Various aspects of Muslims life were monitored by the undercover unit, which allegedly targeted Muslims who Americanized their names and tracked the Internet activity of Muslim student organizations.
Today, many of the protestors at Foley Square made the direct connection between the NYPD infiltration program and the messages of Occupy Wall Street.
“We support Occupy Wall Street. We support the [protest against] illegal surveillance of the Muslim community and really the entire community at large,” says Arasalan Ghelieh. “These issues are completely intertwined and we’re proud to be part of all of them.”
Ghelieh, 28, is a New York lawyer with the National Lawyers Guild, an organization that supports both the Occupy Wall Street and Muslim protests.
“The Muslim community is part of the 99%. The Muslim community has for years dealt with the same issues that the occupiers are now dealing with, including increased police presence and the illegal surveillance,” Ghelieh adds.
In Friday’s rally, called nearly 3 months after the revelations, Imam Talib Abdur-Rashid led the crowd in afternoon prayers. Non-Muslim protestors stood around holding signs of support for Muslim equality. Other signs demanded the end of ethnic and religious profiling from the NYPD and CIA.
Perhaps no one at the rally better understood the importance of protecting Muslim civil rights than Gigi Ibrahim. Ibrahim, 25, is also known as @Gsquare86, a social media identity that brought her international attention because of her activist role in the Egyptian revolution and Arab Spring.
Ibrahim had been invited to New York City as a guest speaker at forums held at Amnesty International and Columbia University yesterday. She said she heard about the rally from a friend and wanted to attend.
“I’m really proud about the [rally’s] turnout. It’s really great, even if it’s small in the eyes of the people. But this will gain momentum. With what’s happening around it with the Occupy Wall Street movement and what’s happening in the world, we can definitely expect the pressure from below.”

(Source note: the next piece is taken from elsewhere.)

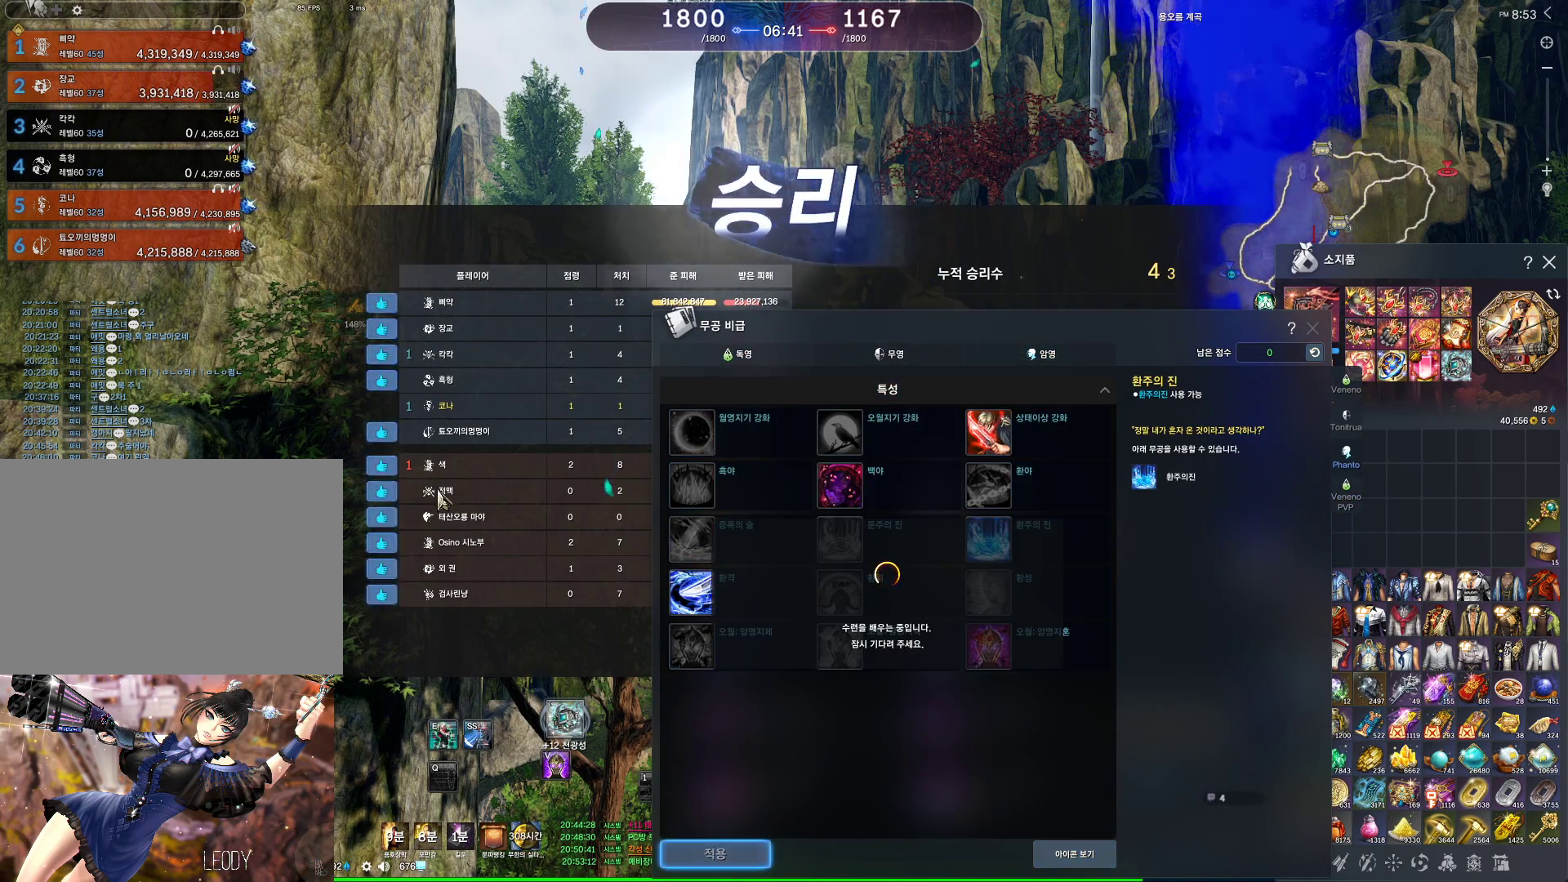
{"keys": [], "mouse": [], "events": [[367, "mouse_left", "down"], [467, "mouse_left", "up"]]}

Ibrahim says that she hopes today’s protestors can learn from what happened in Arab Spring and realize that ordinary citizens have the power to hold authority figures accountable for their actions.
“The people have every right and actually the responsibility to act and change the status quo. We’ve seen it happen all over the world that this is becoming the model for change. This is how you bring about change.”
Like the Arab Spring and the two-month-old Occupy Wall Street protests, there was a significant youth presence at the Foley Square rally, which took place just steps away from the now empty Zucotti Park.
Bay Ridge resident Dania Darwish also believes that there is a strong connection between the two protests. “I’m here today in solidarity with the Occupy Wall Street movement and also with Muslim coalitions,” the 19-year-old student says.
Like many women at the protest, she had a hijab tightly wrapped around her hair, probably protecting her from the blistery winds.
“I’m here because of the spying on Muslims, particularly Brooklyn College. I’m a graduate of Brooklyn College and I don’t think we ever did anything suspicious or anything like that,” says Aziza Al-Taheri, 21, another resident of Bay Ridge, which has one of the largest concentrations of Muslims in the city.
Al-Taheri believes that the college Muslim organizations she belonged to sought to bridge the gap between Muslims and non-Muslims in Brooklyn.
“This spying doesn’t do any good at all. It just makes us feel like we don’t belong in a way. But we want them to know that we are a part of this country,” Al-Taheri says with a strong Brooklyn accent.